Types of Hybrid Working
There are different models of hybrid working; these are the most common work models for businesses looking at implementing hybrid work in their practice.
This model allows employees to choose where and when they will work. If they need to work closely with their team, or want to feel connected, they can work in their business premises. If they feel that their focus is better when they are alone, they can work from home, or another location.
This model is where the days where an individual can work from home or the office, are set by the company.
This working model expects employees to be at their main place of work most of the time, with some flexibility if they want to work remotely for a day or two.
This is where the employees work mainly from home or another location. They will only get together if they need to for training or team building.
In conclusion, JournoLink recognises that there have been some positive aspects to how we adapted to life during and after the lockdown. There is a reason why hybrid working has been a trending topic for some time. Many employees now value the ability to work from home, or the office, as they choose.
It offers flexibility, accessibility for employees with health conditions or caring responsibilities, and an overall better quality of life.
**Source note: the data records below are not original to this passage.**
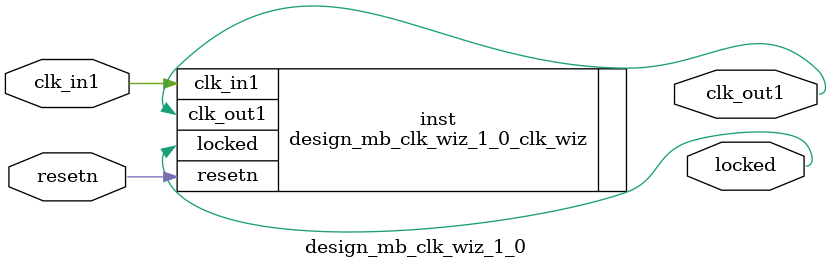
<source format=v>


`timescale 1ps/1ps

(* CORE_GENERATION_INFO = "design_mb_clk_wiz_1_0,clk_wiz_v5_4_3_0,{component_name=design_mb_clk_wiz_1_0,use_phase_alignment=true,use_min_o_jitter=false,use_max_i_jitter=false,use_dyn_phase_shift=false,use_inclk_switchover=false,use_dyn_reconfig=false,enable_axi=0,feedback_source=FDBK_AUTO,PRIMITIVE=MMCM,num_out_clk=1,clkin1_period=10.000,clkin2_period=10.000,use_power_down=false,use_reset=true,use_locked=true,use_inclk_stopped=false,feedback_type=SINGLE,CLOCK_MGR_TYPE=NA,manual_override=false}" *)

module design_mb_clk_wiz_1_0 
 (
  // Clock out ports
  output        clk_out1,
  // Status and control signals
  input         resetn,
  output        locked,
 // Clock in ports
  input         clk_in1
 );

  design_mb_clk_wiz_1_0_clk_wiz inst
  (
  // Clock out ports  
  .clk_out1(clk_out1),
  // Status and control signals               
  .resetn(resetn), 
  .locked(locked),
 // Clock in ports
  .clk_in1(clk_in1)
  );

endmodule

</source>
As the cost of living increases, many employees are asking for hybrid working to help them reduce their costs. Working from the office often involves the cost of commuting, as well as childcare and food expenses. With energy and food costs rising rapidly and sustainable ways of work being desirable, hybrid working is a way for employees and employers to reduce their costs without losing productivity and job satisfaction. We found that businesses that recognise that hybrid working can be an asset for their company are likely to attract talented staff who believe that the future is in a digital workplace.
Hybrid working is definitely here to stay.